Ophthalmologist and retinal surgeon Dimitra Skondra, MD, Ph.D., knows that developing any new treatment can be fraught with false hopes and unexpected setbacks. She is cautiously optimistic, however, that a new method she and her colleagues are developing to treat macular holes with eye drops means some people can avoid having invasive surgery to fix the vision problem.
“Our experience shows that the macular holes in some patients respond to a course of prescription eye drops and end up closing,” said Skondra, the director of the J. Terry Ernest Ocular Imaging Center at the University of Chicago Medicine.
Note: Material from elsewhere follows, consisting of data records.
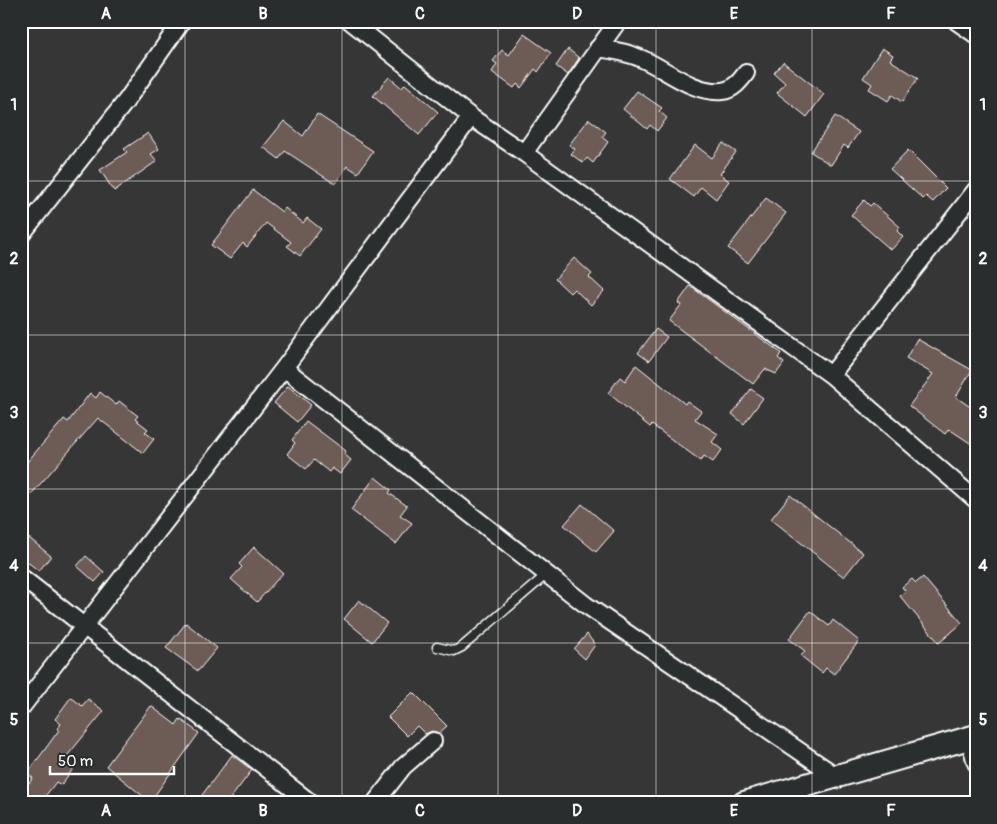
<svg xmlns="http://www.w3.org/2000/svg" width="997" height="824" font-family="Pangolin,sans-serif">
<style>
.building{fill:#6d5c55;stroke:#fff}
.lines{fill:none;stroke-linecap:round;stroke-linejoin:round}
.lane-casing{stroke:#fff;stroke-width:11}
.street-casing{stroke:#fff;stroke-width:20}
.secondary-casing{stroke:#fff;stroke-width:26}
.lane{stroke:#2a2d2e;stroke-width:8}
.street{stroke:#2a2d2e;stroke-width:16}
.secondary{stroke:#2a2d2e;stroke-width:22}
.grid{fill:none;stroke:#fff;stroke-width:1;stroke-opacity:0.55}
.neatline{fill:none;stroke:#fff;stroke-width:2}
.grid-label{font-size:16px;text-anchor:middle;font-weight:bold;fill:#fff}
</style>
<rect width="100%" height="100%" fill="#373636"/>
<filter id="ink" filterUnits="userSpaceOnUse"><feTurbulence type="fractalNoise" baseFrequency=".02" numOctaves="2"/><feDisplacementMap in="SourceGraphic" scale="10" xChannelSelector="R" yChannelSelector="G"/><feConvolveMatrix kernelMatrix="1 2 1 2 8 2 1 2 1" color-interpolation-filters="sRGB"/></filter>
<g filter="url(#ink)">
<!-- building -->
<path class="building" d="M524,34L551,53L538,72L535,69L521,88L517,84L514,88L492,72L497,64L493,61L502,50L509,55Z
M882,48L893,55L890,60L918,78L902,102L892,95L888,101L869,89L872,84L863,78Z
M568,49L579,58L568,75L556,66Z
M783,62L824,94L807,117L777,93L785,83L774,73Z
M389,77L402,88L405,84L438,112L419,135L373,96Z
M637,91L662,108L659,111L667,118L657,131L650,125L647,129L623,109Z
M317,114L373,151L358,173L347,166L335,184L285,151L279,159L263,147L284,121L303,136Z
M835,116L859,132L848,148L844,145L831,165L811,152Z
M589,119L606,132L602,137L608,142L593,163L587,158L583,163L571,154L575,149L569,145Z
M148,133L159,149L151,154L157,161L114,191L100,170L127,152L124,149Z
M723,143L736,152L720,174L729,181L716,199L701,187L694,197L670,179L695,145L712,158Z
M908,150L946,188L933,202L926,196L923,199L890,169Z
M253,190L282,212L285,208L303,223L307,218L321,229L300,256L287,246L291,242L266,223L247,247L243,243L230,259L211,245Z
M766,198L786,213L748,263L728,248Z
M864,200L870,206L873,203L900,227L897,231L903,237L891,250L851,215Z
M574,258L592,274L589,277L604,291L591,305L574,289L570,293L555,279Z
M690,286L781,353L778,358L784,363L776,374L765,369L753,384L669,321L681,305L678,303Z
M656,329L667,337L649,361L638,353Z
M917,339L972,370L956,397L976,411V447L949,429L945,434L909,406L933,374L906,358Z
M636,365L685,404L687,401L701,411L695,419L718,434L712,442L722,450L713,462L704,456L701,461L652,425L650,427L608,393L620,377L625,381Z
M288,386L311,405L297,422L274,403Z
M751,389L763,398L744,424L732,414Z
M100,392L116,405L119,401L138,416L135,419L148,429L145,432L154,439L143,453L98,418L21,506V469L64,419L68,422L90,393L96,398Z
M306,421L346,451L344,454L351,460L340,474L332,468L329,472L314,460L306,469L287,454L295,443L292,440Z
M375,477L391,490L389,493L407,506L400,515L412,523L396,544L351,510Z
M790,495L863,553L844,577L771,519Z
M582,504L614,531L596,552L564,525Z
M29,538L51,556L39,571L21,557V548Z
M254,547L283,573L257,602L231,579L242,567L239,564Z
M86,556L104,572L95,582L77,566Z
M923,577L962,623L939,643L900,596L906,592L902,587L912,579L916,583Z
M359,600L387,623L372,642L344,619Z
M810,611L829,626L833,620L859,641L834,674L826,668L822,673L801,656L805,651L789,639Z
M186,623L217,648L198,671L166,648Z
M587,634L595,645L585,659L574,649Z
M413,692L447,726L439,733L432,731L425,734L417,726L407,736L388,717Z
M71,697L82,706L88,699L104,711L63,761L73,769L61,785L56,782L40,803H21L27,795L22,792L33,778L27,774L59,730L57,729L61,724L55,719Z
M151,706L176,725L180,719L199,733L150,802L106,766Z
M232,755L252,770L227,803H196Z"/>
<g class="lines">
<!-- lane casing -->
<g class="lane-casing">
<path id="lane" d="M437,647L454,651L462,647L547,574"/>
</g>
<!-- street casing -->
<g class="street-casing">
<path id="street" d="M350,21L471,117L524,153L831,375L976,500
M956,21L976,35
M598,48C613,50 626,52 640,58C665,68 693,94 722,91C733,90 740,81 746,73
M524,153L618,21
M21,235L126,101L182,21
M284,368L586,605L836,776
M831,375L976,190
M21,577L311,803
M21,708L284,368L471,117
M969,738L976,763
M375,803L403,767L433,741"/>
</g>
<!-- secondary casing -->
<g class="secondary-casing">
<path id="secondary" d="M744,803L976,736"/>
</g>
<!-- lane -->
<use href="#lane" class="lane"/>
<!-- street -->
<use href="#street" class="street"/>
<!-- secondary -->
<use href="#secondary" class="secondary"/>
</g>
</g>
<!-- grid -->
<path class="grid" d="M185,21V803M342,21V803M498,21V803M656,21V803M812,21V803M21,181H976M21,335H976M21,489H976M21,643H976"/>
<!-- margin -->
<rect width="997" height="824" fill="none" stroke="#2a2d2e" stroke-width="55"/>
<!-- scale -->
<path d="M50 766v8h124v-8" fill="none" stroke="#ffffff" stroke-width="2.5"/>
<text x="58" y="766" font-size="15" fill="#ffffff" stroke="#2a2d2e" stroke-width="4" paint-order="stroke">50 m</text>
<rect x="28" y="28" width="942" height="768" class="neatline"/>
<g class="grid-label">
<text x="106" y="19">A</text>
<text x="263" y="19">B</text>
<text x="420" y="19">C</text>
<text x="577" y="19">D</text>
<text x="734" y="19">E</text>
<text x="891" y="19">F</text>
<text x="14" y="110">1</text>
<text x="983" y="110">1</text>
<text x="14" y="264">2</text>
<text x="983" y="264">2</text>
<text x="14" y="418">3</text>
<text x="983" y="418">3</text>
<text x="14" y="571">4</text>
<text x="983" y="571">4</text>
<text x="14" y="725">5</text>
<text x="983" y="725">5</text>
<text x="106" y="816">A</text>
<text x="263" y="816">B</text>
<text x="420" y="816">C</text>
<text x="577" y="816">D</text>
<text x="734" y="816">E</text>
<text x="891" y="816">F</text>
</g>
</svg>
Skondra, a retina specialist, focuses on treating retinal, macular and ocular gel problems. Since 2016, she’s been researching whether medicated drops can help close macular holes, a common vision problem in people over the age of 60. Our maculas provide us with the sharp central vision we need to see read, drive and see fine details. Even a small unraveling in this light-sensing tissue can cause distorted and blurred central vision.
Traditionally, treatment for macular holes has involved a vitrectomy, an invasive eye surgery in which the transparent gel from the middle of the eye is removed; the eye is then filled with a gas bubble. It’s a fairly straightforward operation, but it still carries risk.
“Retinal surgery is always serious,” Skondra said. “You’re operating on the retinal surface, a very delicate space.”
Afterwards, patients must maintain a face-down position for several days and nights while the gas bubble inserted at the end of their surgery floats to the back of their eye. Much like a temporary bandage, that bubble helps the edges of the hole approach each other and eventually close. Even then, a small percentage of patients have holes that can’t be successfully closed—and for some, the holes may reopen later or develop other complications, such as a cataract, retinal detachment, scar tissue or peripheral vision loss.
Three years ago, Skondra began working with Ron Gentile, MD, from the New York Eye and Ear Infirmary of Mount Sinai to see if a three-drug regimen of prednisolone, ketorolac and brinzolamide would help dehydrate patients’ retinas, decrease their swelling and allow the edges of their macular holes to creep back together.
Since then, the team has drafted a retrospective case series study of 18 patients whose holes successfully closed during the medicated drops regimen. They hope to publish the study by year’s end.
“We believe the treatment works by reducing the swelling around the hole,” Skondra said, theorizing that when the rim of the hole flattens, the edges come closer together and eventually close.
Skondra says the treatment is most effective on patients who have already had retinal surgery and whose holes are under 200 micrometers. The average size of the holes that closed was 185 micrometers—about 0.007th of an inch. The bigger the hole, and the more that scar tissue or gel pulls on the edges of the hole, the less effective the drops seem to be. For those patients, Skondra usually recommends the traditional surgery.
“If the hole is much bigger than roughly 250 to 300 micrometers, even the swelling going away from the drops isn’t going to change the gap,” she said.
The three medications being studied are already FDA-approved and routinely used for other eye conditions. Patients are weaned off the drops once the holes have closed; for those whose holes didn’t close, surgery was successful.
Sheila Lavizzo, a retired special education teacher in Calumet Heights, had a macular hole in her left eye. Her blurry vision meant her husband had to drive her when going out. Lavizzo first had surgery for the hole, but it reopened about a year later. Skondra started her on the drop regimen; the hole closed without needing more surgery, and her vision improved.
“I can see and I can drive now,” said Lavizzo, though she does have to wear sunglasses on sunny days.
Another patient in California developed a macular hole in her left eye seven months after retinal detachment repair surgery. Three different retinal surgeons recommended surgery to repair it. After consulting with Skondra using PinnacleCare Virtual Connect, UChicago Medicine’s remote consulting service, the patient’s hole closed after two weeks of Skondra’s treatment.
“I’m glad we could help a patient remotely,” Skondra said. “In this patient’s case, it was life changing.”
Skondra hopes to begin a multi-center randomized trial in the future to further study the treatment’s effectiveness. She says it’s possible that some holes would have closed on their own without being treated with the drops. But two of the patients had their holes reappear after stopping the drops, only to have them close again when they re-started the drops regimen.